Even though there is this relationship, and some people in Swaziland like to think of Britain as the Mother Country.

I’ve been looking through newspapers in Britain over the last few months to find out what the Mother Country thinks of Swaziland. I have to report that there is hardly anything in the papers, except in ‘local’ papers that circulate to towns and small communities. What is being reported isn’t about what’s going on in Swaziland, instead it’s about what local people in the area the newspapers serve are doing to help Swaziland and the kingdom is being portrayed as helpless and unable to take care of itself. The impression given from these types of newspaper reports is that the ‘heroes’ of the story are whites of European descent lifting up the helpless Swazis - an image that is false.

The headline on this report from News Wales sums up what I mean, ‘Swansea woman saves African orphan’ The report is about a woman from Swansea (a large coastal city in south west Wales) who worked to bring a Swazi orphan Sanele Dlamini to Wales for surgery to correct a back condition that will help him lead a more active life.She became aware of his plight after the school set up links with a Swaziland orphanage for children affected by HIV/AIDS called the Lighthouse Project, where Zulu-speaking Sanele lives.

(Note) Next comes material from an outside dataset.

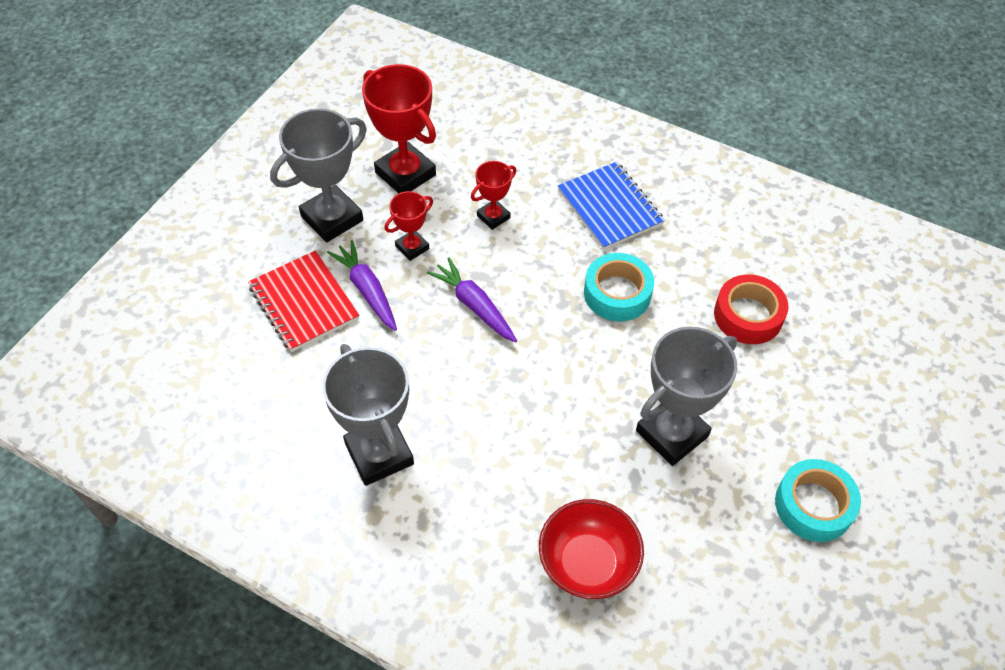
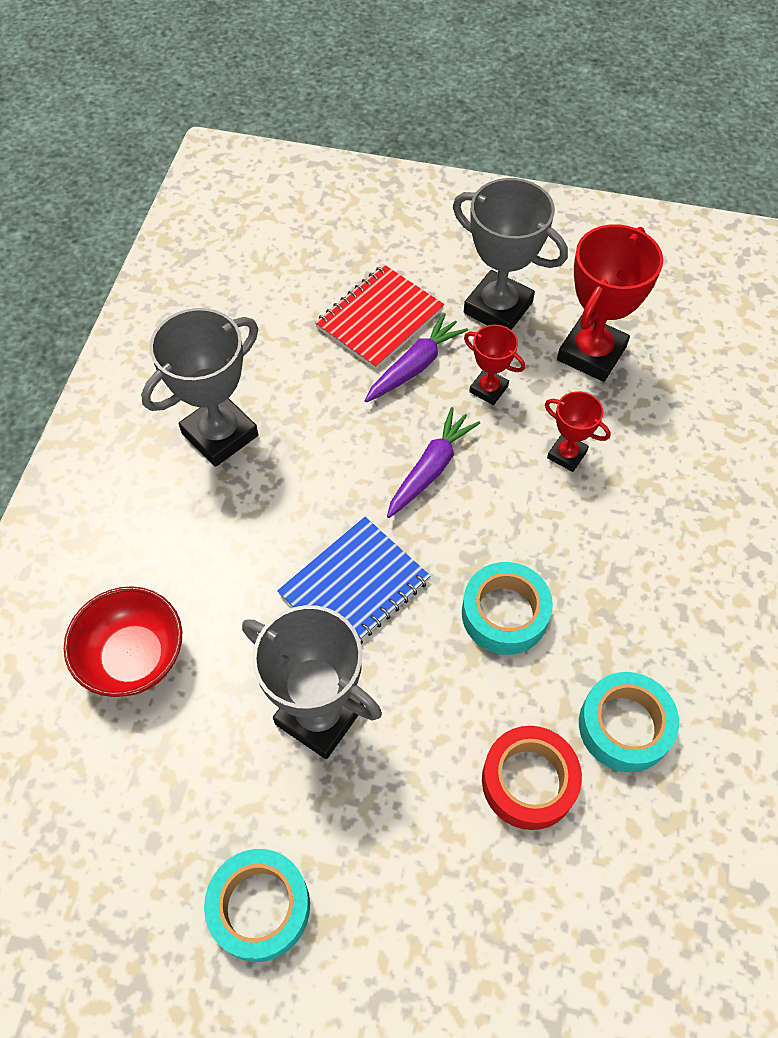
camera: 75 degrees right, 5 degrees up
blue notebook [558,162,665,250] -> blue notebook moved to [277,517,430,644]
none -> turquoise tape [579,672,679,772]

This story of this charitable work was also reported by the Media Newswire which said Sanele, who is almost 17 years old, lost his parents at the age of four, was moved onto foster parents, then finally ended up with a neighbour, who used Sanele as a slave.Sanele was forced to carry logs on his shoulder all day, every day, and the orphanage believes that this is what forced his spine into an S-shape.

The people who want to help save Swazis come in all ages. The Denbighshire Free Press, another newspaper from Wales, tells of 70-year-old Nigel Worth who plans to row his home-made boat from the River Clwyd to London to celebrate his birthday and raise money for the charity Swazaid, a Wales-based charity which raises support for the people of Swaziland in their fight against AIDS.

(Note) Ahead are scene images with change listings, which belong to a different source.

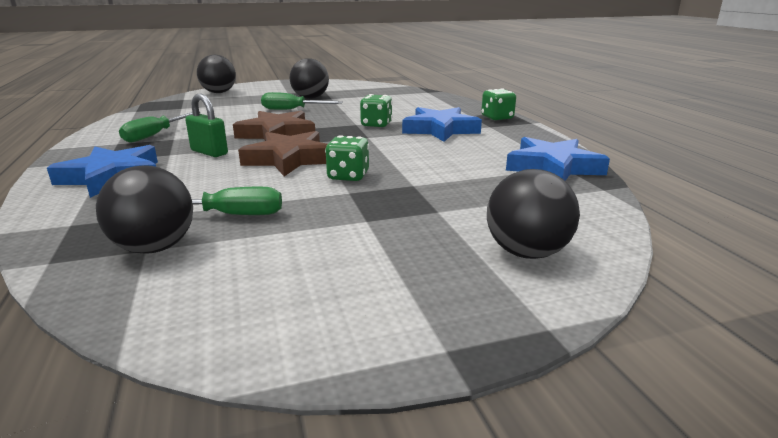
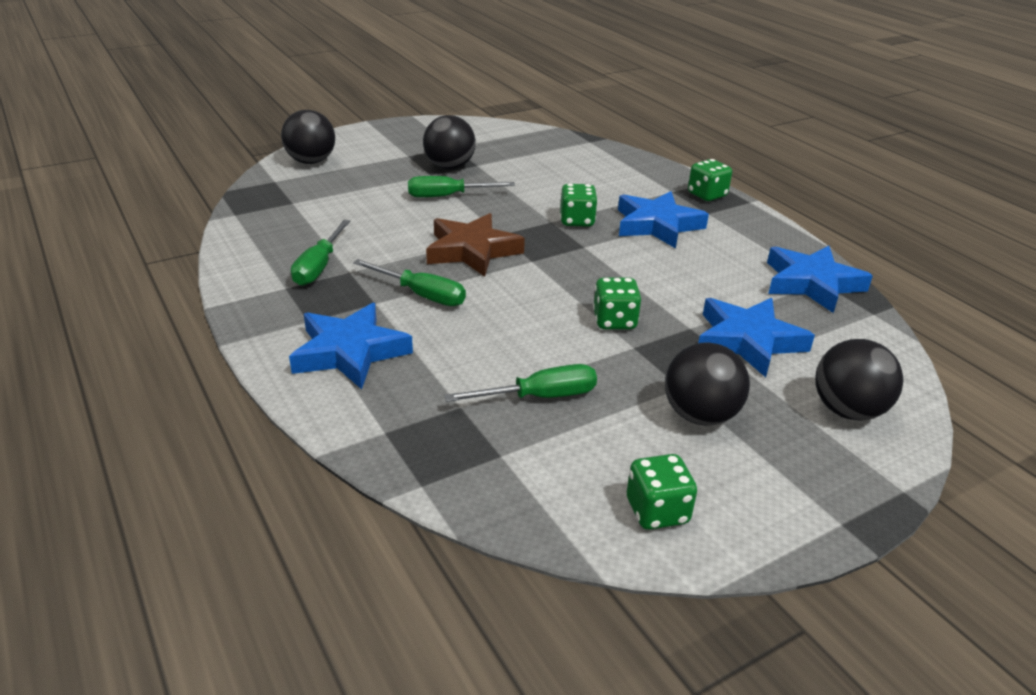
camera: 15 degrees left, 10 degrees up
black ball [96,165,193,254] -> black ball moved to [665,342,750,426]
green padlock [185,93,228,157] -> green screwdriver [353,259,466,306]
brown star [238,131,327,176] -> none
none -> green dice [627,454,697,530]
none -> blue star [698,298,815,377]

It is not only people in Britain who get a skewed version of life in Swaziland. At the other end of the age scale the Langley Times, British Columbia, Canada reports that students at Ezulwini Primary School in Swaziland are sitting six to a desk. At the school, pencils are cut in three so that the 700 students of this African school all have a writing implement.

Children in Canada at Langley Montessori School are taking part in a read-a-thon to raise money for the Ezulwini children so that they have more desks and much-needed pencils and other supplies. The read-a-thon raises money based on how many minutes the students spend reading books outside the classroom setting.

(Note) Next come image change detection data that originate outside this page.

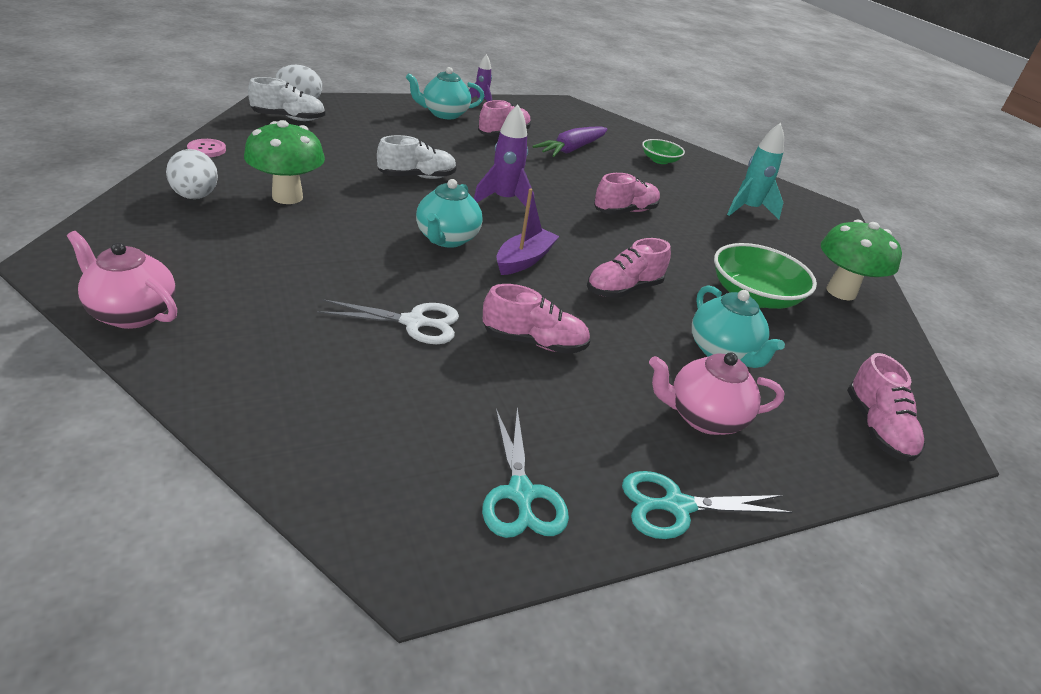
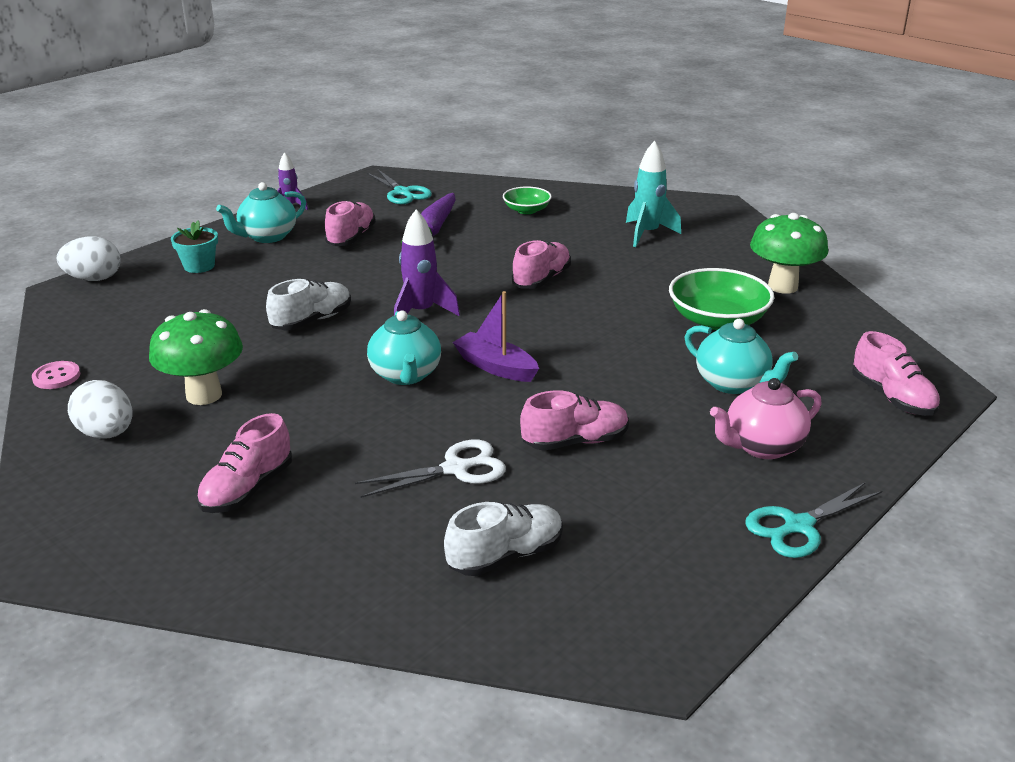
camera: 20 degrees left, 5 degrees down
pink teapot [67,231,177,329] -> none
white shoe [248,77,325,121] -> white shoe moved to [444,502,563,576]
turquoise scissors [482,408,569,538] -> turquoise scissors moved to [367,169,432,204]
purple boat [496,189,559,275] -> purple boat turned 60 degrees counterclockwise [453,291,539,382]
pink shoe [587,238,671,298] -> pink shoe moved to [197,413,292,513]
none -> turquoise flower pot [171,220,218,273]

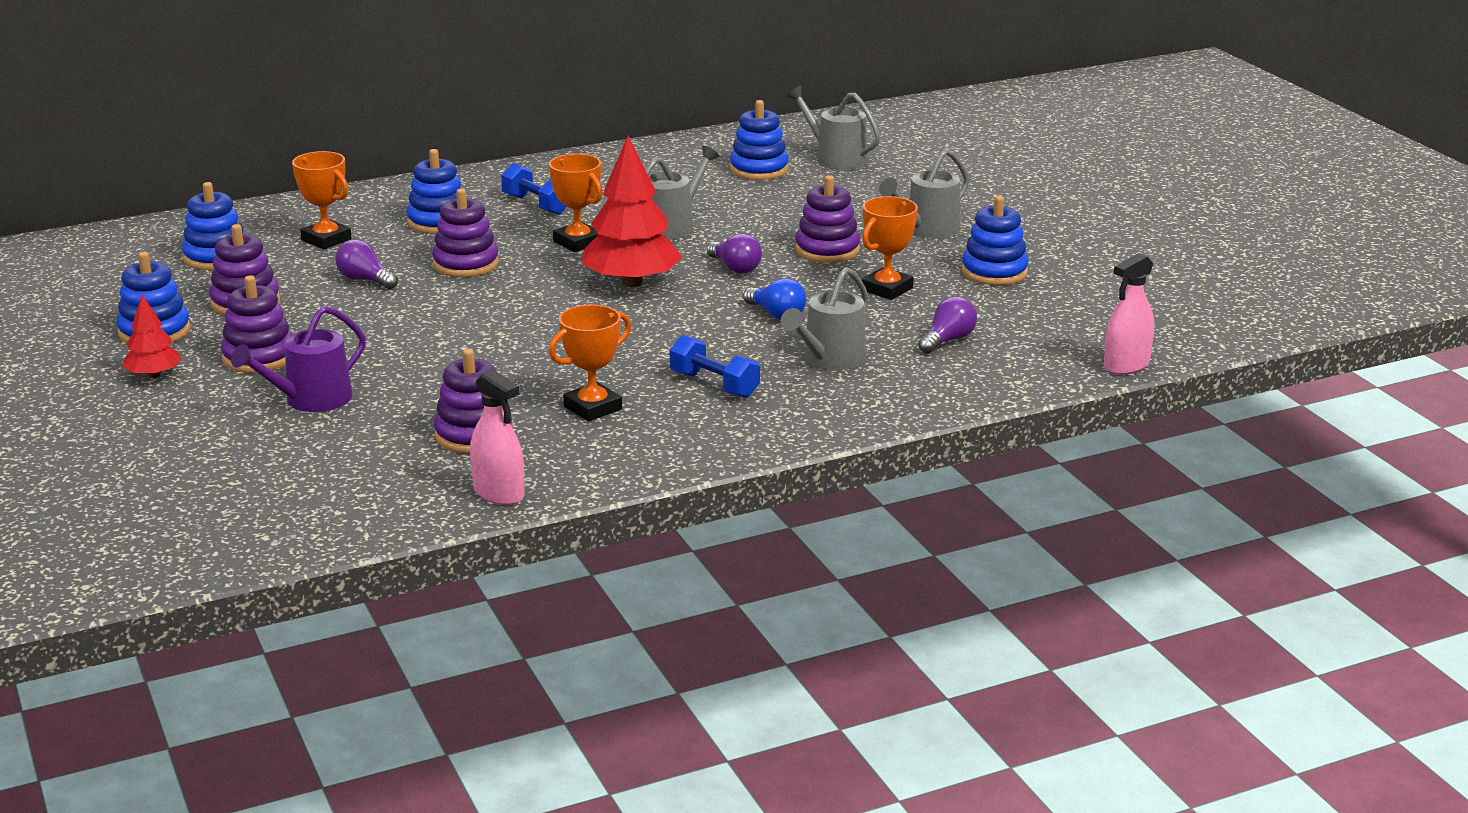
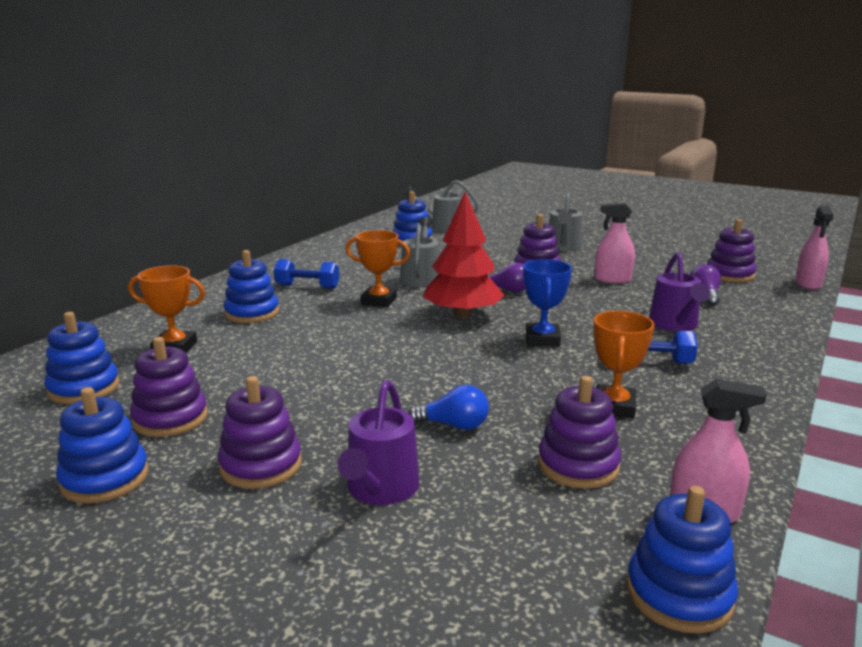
camera: 35 degrees left, 5 degrees down
red tree [122,295,182,378] -> none
purple light bulb [335,239,398,289] -> none
purple stacking toy [432,188,499,277] -> purple stacking toy moved to [707,219,757,282]
blue light bulb [743,278,806,320] -> blue light bulb moved to [408,385,489,430]
grey watering can [781,267,869,370] -> purple watering can [649,252,710,332]
orange trophy [861,196,918,300] -> pink spray bottle [595,203,635,283]
blue stacking toy [962,196,1029,285] -> blue stacking toy moved to [626,486,738,634]
none -> blue trophy [523,259,572,347]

Elaine Ryans, a teacher at Langley Montessori, said, 'The school has no electricity, and a tap at the end of a pipe coming out of the ground provides the only water. Toilets are a hole in the ground.

'Many students walk several miles to school every morning, and all carry a bucket of water for their own use — drinking, cooking and hand washing. They also carry a few sticks which are put on a fire over which their lunch is cooked. This meal, usually consisting of corn porridge, is often their only meal of the day.'

Another report in a Canadian newspaper summed up the stereotypical vision of Africa that is prevalent in that country's media. The Guardian of Prince Edward Island reported on a local woman called Patti Wheatley who worked at the United Nations AIDS office in Mbabne (the Swaziland capital) for six months.

Patti tells the newspaper, ‘A lot of people don’t really understand what it’s like to live in Africa. They think, “Oh my gosh, Patti’s living in a hut. She’s got no running water. She’s got no food. How does she survive?” And it really isn’t like that in huge parts of Africa.

'There are huge inequalities, but it’s important that people recognize that not everyone is dying and not everyone lives in a hut. There’s a lot of wealth, especially in the cities. ’But sometimes that’s even more strange because you’ve living in a country where 70 per cent of the population lives on $1 a day and yet I can wake up every morning and go get my latte before I walk to work at the UN and pass 10 BMWs on the way there.’